Items from a data source
=== Begin Enclosure ===

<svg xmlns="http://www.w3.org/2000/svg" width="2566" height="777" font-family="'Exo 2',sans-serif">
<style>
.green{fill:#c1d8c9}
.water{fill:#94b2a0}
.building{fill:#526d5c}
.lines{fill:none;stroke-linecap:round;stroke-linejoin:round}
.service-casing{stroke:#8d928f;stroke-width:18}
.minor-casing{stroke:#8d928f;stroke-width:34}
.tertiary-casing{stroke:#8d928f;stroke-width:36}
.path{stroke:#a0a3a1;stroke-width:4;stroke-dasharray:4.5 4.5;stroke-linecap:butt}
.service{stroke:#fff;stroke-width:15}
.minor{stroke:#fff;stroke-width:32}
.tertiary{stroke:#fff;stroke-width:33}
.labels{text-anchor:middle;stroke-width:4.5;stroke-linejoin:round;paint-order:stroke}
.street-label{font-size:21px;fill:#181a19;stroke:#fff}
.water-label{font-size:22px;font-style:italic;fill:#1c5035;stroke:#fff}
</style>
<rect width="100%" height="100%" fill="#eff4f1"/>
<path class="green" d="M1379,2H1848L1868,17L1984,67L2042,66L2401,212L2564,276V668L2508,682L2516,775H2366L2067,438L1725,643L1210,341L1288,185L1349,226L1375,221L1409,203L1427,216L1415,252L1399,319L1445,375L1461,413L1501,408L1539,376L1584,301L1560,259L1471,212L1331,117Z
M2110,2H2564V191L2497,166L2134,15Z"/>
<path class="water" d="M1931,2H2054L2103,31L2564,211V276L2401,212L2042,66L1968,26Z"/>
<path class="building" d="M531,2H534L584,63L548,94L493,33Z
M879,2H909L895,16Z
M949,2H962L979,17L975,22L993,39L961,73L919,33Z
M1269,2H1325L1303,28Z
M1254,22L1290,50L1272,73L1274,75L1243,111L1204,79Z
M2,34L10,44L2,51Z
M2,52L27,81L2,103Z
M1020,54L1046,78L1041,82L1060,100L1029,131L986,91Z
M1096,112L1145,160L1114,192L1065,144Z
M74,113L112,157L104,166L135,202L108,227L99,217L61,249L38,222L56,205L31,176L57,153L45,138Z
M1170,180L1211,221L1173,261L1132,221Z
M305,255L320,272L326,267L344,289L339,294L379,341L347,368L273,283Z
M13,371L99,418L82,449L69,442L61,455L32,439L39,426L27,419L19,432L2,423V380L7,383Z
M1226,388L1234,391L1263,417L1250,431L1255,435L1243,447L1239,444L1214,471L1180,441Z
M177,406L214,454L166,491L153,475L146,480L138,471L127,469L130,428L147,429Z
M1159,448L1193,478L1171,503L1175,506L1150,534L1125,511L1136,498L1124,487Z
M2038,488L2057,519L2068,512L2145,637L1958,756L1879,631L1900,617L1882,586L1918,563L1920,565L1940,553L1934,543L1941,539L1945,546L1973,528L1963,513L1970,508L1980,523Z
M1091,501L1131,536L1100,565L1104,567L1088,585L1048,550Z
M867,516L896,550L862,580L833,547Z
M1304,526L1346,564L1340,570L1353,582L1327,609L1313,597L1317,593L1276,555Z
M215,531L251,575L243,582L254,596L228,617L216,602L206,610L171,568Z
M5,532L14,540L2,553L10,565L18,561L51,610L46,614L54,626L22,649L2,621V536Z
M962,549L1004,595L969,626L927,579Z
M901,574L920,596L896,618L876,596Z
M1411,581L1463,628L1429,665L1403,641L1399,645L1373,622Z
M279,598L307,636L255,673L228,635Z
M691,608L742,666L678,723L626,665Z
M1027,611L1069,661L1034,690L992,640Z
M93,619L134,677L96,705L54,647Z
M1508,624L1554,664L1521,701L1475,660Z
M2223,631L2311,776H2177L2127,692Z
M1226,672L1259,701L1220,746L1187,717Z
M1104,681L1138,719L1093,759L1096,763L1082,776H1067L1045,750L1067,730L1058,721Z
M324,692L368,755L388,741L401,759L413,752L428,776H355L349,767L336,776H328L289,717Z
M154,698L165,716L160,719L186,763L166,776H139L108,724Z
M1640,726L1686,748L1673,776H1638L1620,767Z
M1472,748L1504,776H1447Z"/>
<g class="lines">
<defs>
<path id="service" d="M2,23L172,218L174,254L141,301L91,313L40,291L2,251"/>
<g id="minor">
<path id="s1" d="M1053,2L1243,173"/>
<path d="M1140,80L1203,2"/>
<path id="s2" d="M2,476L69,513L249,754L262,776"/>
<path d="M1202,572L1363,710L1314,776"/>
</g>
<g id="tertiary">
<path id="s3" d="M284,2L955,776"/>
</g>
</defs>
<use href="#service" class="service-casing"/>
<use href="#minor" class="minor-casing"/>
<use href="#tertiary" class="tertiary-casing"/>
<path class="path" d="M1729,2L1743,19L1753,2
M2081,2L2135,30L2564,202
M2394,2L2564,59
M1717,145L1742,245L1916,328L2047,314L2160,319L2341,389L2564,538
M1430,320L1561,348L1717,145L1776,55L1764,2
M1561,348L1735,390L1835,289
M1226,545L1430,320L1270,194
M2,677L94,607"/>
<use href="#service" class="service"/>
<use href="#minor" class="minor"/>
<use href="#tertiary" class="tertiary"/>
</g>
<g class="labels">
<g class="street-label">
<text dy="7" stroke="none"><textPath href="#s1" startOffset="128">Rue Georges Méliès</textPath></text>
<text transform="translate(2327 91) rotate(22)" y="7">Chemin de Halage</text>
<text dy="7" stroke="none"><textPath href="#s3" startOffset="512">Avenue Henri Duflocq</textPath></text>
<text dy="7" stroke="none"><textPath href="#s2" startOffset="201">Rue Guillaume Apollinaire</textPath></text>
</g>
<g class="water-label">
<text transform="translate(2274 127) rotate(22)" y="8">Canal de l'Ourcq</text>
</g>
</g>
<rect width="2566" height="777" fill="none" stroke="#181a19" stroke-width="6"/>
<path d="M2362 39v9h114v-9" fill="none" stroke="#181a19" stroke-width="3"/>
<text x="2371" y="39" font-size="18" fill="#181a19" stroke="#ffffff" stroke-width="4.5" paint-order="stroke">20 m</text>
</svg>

=== End Enclosure ===

- _WORK TO BE COMPLETED_: Show every line above in which the word "linecap" is found.

- _ANSWER TO THIS PROBLEM_:
.lines{fill:none;stroke-linecap:round;stroke-linejoin:round}
.path{stroke:#a0a3a1;stroke-width:4;stroke-dasharray:4.5 4.5;stroke-linecap:butt}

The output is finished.